(REQUIREMENT): Across the listing below, how many lines include the word "apply"? The answer is that number, with nothing added.

(EXTRACTED DATA):
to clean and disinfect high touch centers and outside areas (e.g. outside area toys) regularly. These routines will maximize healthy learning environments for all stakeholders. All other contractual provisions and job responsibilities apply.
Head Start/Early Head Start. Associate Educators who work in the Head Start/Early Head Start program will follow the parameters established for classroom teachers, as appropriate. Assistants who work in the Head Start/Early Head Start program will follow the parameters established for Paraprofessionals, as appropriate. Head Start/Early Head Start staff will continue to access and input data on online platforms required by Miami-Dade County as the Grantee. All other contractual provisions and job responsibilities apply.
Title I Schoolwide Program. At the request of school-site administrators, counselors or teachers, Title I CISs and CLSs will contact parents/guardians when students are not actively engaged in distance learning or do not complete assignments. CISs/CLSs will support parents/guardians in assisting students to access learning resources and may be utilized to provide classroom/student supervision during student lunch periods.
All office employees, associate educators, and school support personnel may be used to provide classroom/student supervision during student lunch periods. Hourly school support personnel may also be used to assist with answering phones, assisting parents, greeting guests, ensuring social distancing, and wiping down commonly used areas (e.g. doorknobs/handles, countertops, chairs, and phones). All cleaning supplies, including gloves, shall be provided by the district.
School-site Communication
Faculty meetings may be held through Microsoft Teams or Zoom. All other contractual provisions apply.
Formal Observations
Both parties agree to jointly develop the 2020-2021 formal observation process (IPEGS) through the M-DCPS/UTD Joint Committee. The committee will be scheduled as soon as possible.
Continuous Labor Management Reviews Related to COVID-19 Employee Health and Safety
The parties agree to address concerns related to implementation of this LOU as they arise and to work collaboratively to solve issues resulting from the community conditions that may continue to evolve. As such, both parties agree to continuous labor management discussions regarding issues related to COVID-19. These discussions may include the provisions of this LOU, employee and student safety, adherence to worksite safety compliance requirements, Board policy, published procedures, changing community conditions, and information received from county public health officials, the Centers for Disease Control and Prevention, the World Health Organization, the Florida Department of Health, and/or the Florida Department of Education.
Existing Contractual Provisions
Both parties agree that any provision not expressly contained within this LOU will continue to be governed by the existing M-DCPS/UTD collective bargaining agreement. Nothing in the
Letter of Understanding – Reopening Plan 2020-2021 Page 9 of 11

(SOLUTION FOR THIS EXERCISE): 3